A new AI workflow framework automatically selects, coordinates and optimises multiple models, reducing computing costs while improving response speed and maintaining output quality.

Researchers at the Harvard John A. Paulson School of Engineering and Applied Sciences (SEAS) have developed Orla, an artificial intelligence workflow framework that simplifies the development and execution of complex AI applications. Instead of requiring engineers to manually choose and coordinate multiple AI models, Orla automatically determines the most suitable execution strategy while optimising workflows for cost, accuracy and response time. The framework is designed to make advanced AI systems easier to build, deploy and scale.

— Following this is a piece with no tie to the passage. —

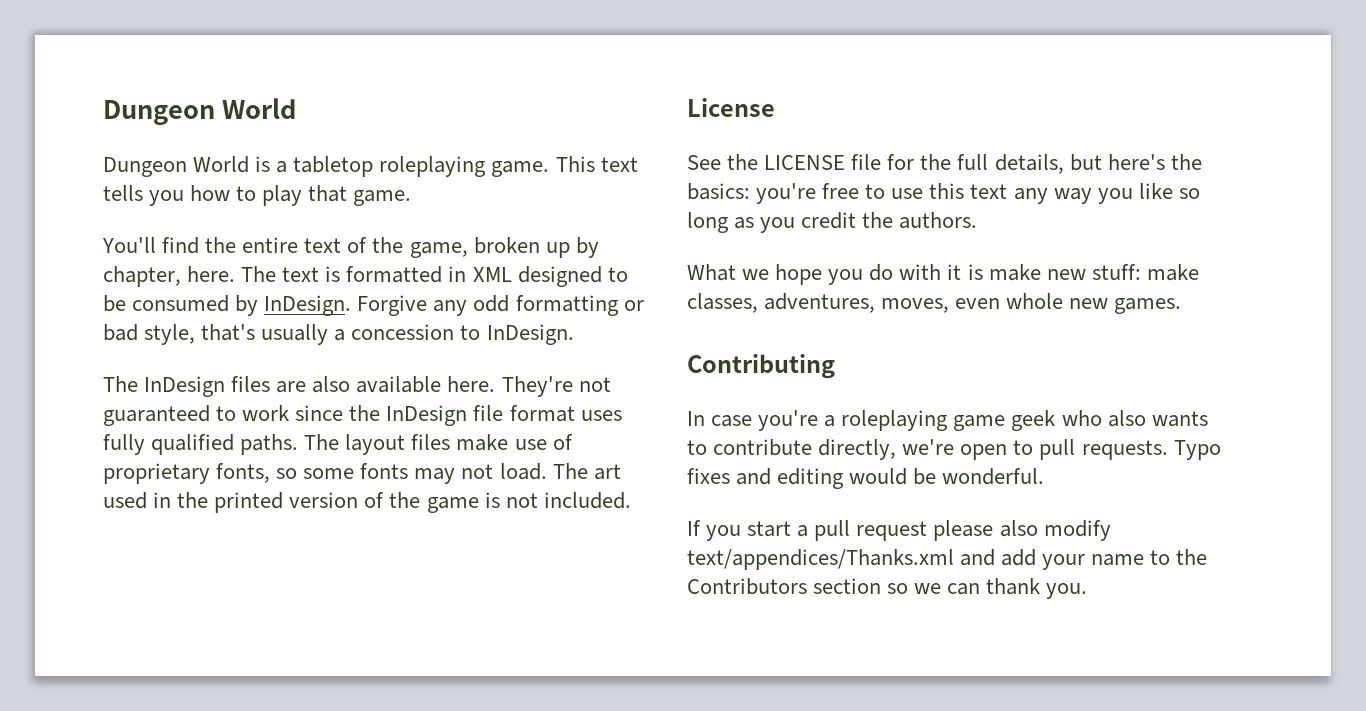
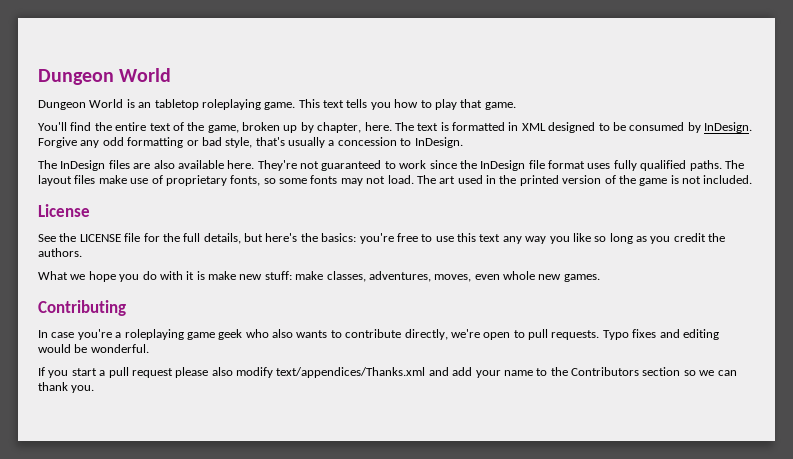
[276,161,288,173] a -> [138,102,152,108] an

Modern AI applications increasingly rely on multiple specialised models working together rather than a single large language model. Selecting the right model for each task and coordinating them efficiently has become a major engineering challenge. Orla addresses this by allowing developers to describe the desired workflow while the framework automatically assigns tasks, manages execution and balances performance.
The research builds on earlier work in AI scheduling, load balancing and memory management. According to the team, the framework applies these optimisation techniques to complete AI workflows instead of focusing on individual models. This enables AI agents to collaborate more efficiently while reducing unnecessary computational overhead.
During evaluation, Orla demonstrated lower computing costs and faster response times without compromising answer quality. The researchers believe the framework could make sophisticated AI systems more practical for enterprise deployments, particularly as organisations adopt increasingly complex multi-agent applications.
The team expects automation frameworks such as Orla to play an important role in the next generation of AI software by reducing engineering complexity and improving operational efficiency. The findings were presented at the ACM Conference on AI and Agentic Systems (CAIS 2026), highlighting a shift towards intelligent workflow orchestration that can simplify the deployment of large-scale AI applications while maintaining reliable performance.